As I wrote in the article on memory drawing habits, you’ll likely need to rely on cues to get you started.

What if I said, “I’ll have a donut for breakfast each morning, but only if I first do my 15 minutes of memory drawing”? Odds are, I’d be more consistent with my practice. Over time I’ll naturally internalize the act of memory drawing as something I regularly do during that time of day. Then the donut connection will become unnecessary.

What if you have a problem?

What if your issue is not a lack of grit but a lack of progress?

First, you must ask yourself if you truly are having a problem. As you’ve learned, memory drawing is a long process so a perceived lack of improvement needs to be considered over the long term. Some students show little progress for many months, and then marked improvement. Others embark on a very long and gradual rise.

If it was possible to graph one’s memory drawing progress, odds are most student’s would look like one of the two lines shown on the graph below.

Notice how the blue line rises at a consistent rate over time, whereas the green line starts slow but ends up at the same point in the end.

time-grh

If you are concerned, the best way to check your progress is to:

  1. Have consistently practiced:
    • 15 minutes per day,
    • 4 to 5 days per week,
    • for at least 2 months.
  2. Always mark up your exercises with the correct shapes (it’s often best to do you shape exercises on tracing paper and mark them up with red colored pencil).
  3. Review the previous week’s attempts before starting the current week.
  4. If you’re at the end of the aforementioned second month, go back to some of the initial exercises and attempt them again.

Another test is to attempt a memory drawing of a static image (like a photograph of a simple still life) early on so as to establish a baseline. Then, try drawing the same image from memory every other month.

It’s also possible that you’re moving through your exercises too fast.

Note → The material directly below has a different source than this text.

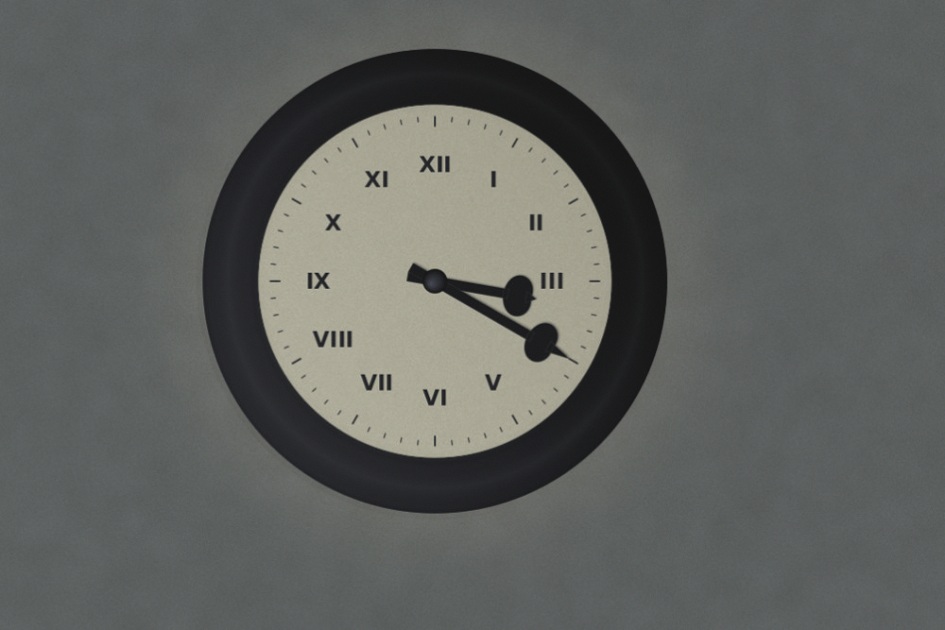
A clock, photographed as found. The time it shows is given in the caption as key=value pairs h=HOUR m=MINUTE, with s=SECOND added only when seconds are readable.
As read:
h=3 m=20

Don’t fret and don’t let the weekly designations lock you in. Maybe you need to stay with certain exercises for more than the allotted week?

pencil-target

Realizing Perfection

Perfect accuracy in drawing is the initial result of learning to see. It is, and should be, the goal of every art student. Perfection in memory drawing is also a goal. But it is not the main goal. The main goal is consistent practice. Over time that consistency will result is perfection.

Beyond the ideas above, understand that your ability to accurately draw what you’re looking at will affect your success in memory drawing. In fact it works both ways. Accurate drawing and memory drawing are symbiotic.2

The best way to test your drawing accuracy is to take any exercise at which you feel you failed and try to draw it directly.

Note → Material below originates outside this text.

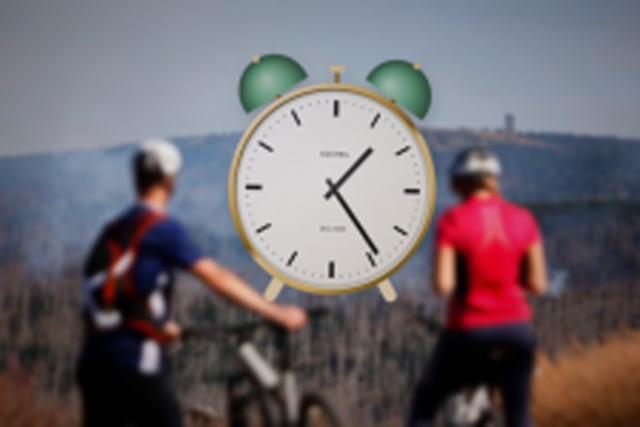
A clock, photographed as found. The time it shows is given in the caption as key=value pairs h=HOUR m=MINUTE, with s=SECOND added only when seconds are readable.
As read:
h=1 m=24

  1. Set the source and your paper side-by-side in a Sight-Size arrangement.
  2. Make the same control marks on your paper as you would when memory drawing.
  3. Draw the subject by simply using your eye to see it (no mechanical measuring).

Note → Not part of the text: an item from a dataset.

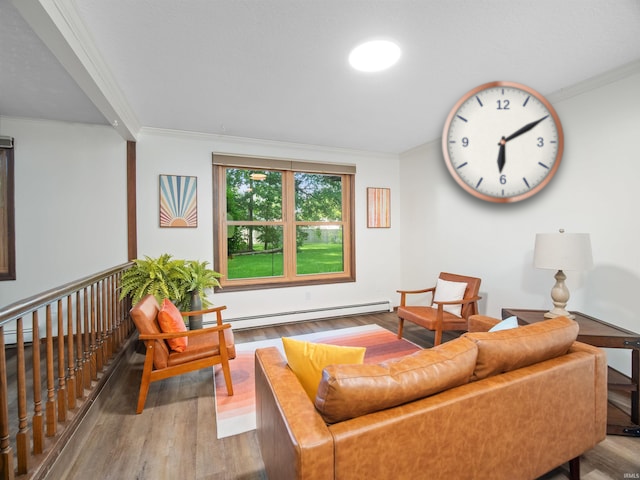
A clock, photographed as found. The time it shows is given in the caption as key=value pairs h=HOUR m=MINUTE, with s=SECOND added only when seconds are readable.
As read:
h=6 m=10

How did you do? Odds are, better than your memory drawing version and that’s perfectly ok. In fact, memory drawing accuracy normally lags behind direct drawing accuracy.

However, if your direct drawing is dramatically inaccurate then I would not expect a good memory drawing. Yes, keep exercising your visual memory, but don’t let that practice overtake your regular drawing time.

That’s good advice for everyone by the way, whether or not their eye is accurate.

I tell my students that despite apparent failure, their ability to improve is not fixed. It can and will change through persistent effort. Believe it or not, simply believing those facts will help them persevere.3

It’s true for you as well.

So don’t resist building a memory drawing habit. Instead, keep pushing that rock up the hill and persist. Over time you’ll be very glad you did.

1From the book, Grit: The Power and Passion of Perseverance by Angela Duckworth.
2 While it is possible to learn to draw by only doing memory drawing practice, it might dramatically increase the time it takes. Conversely, using memory drawing as a supplement should help your accuracy over time. That’s why I stress the fact that memory drawing is meant to supplement your regular art training.
3From the book, Mindset: The New Psychology of Success by Carol Dweck.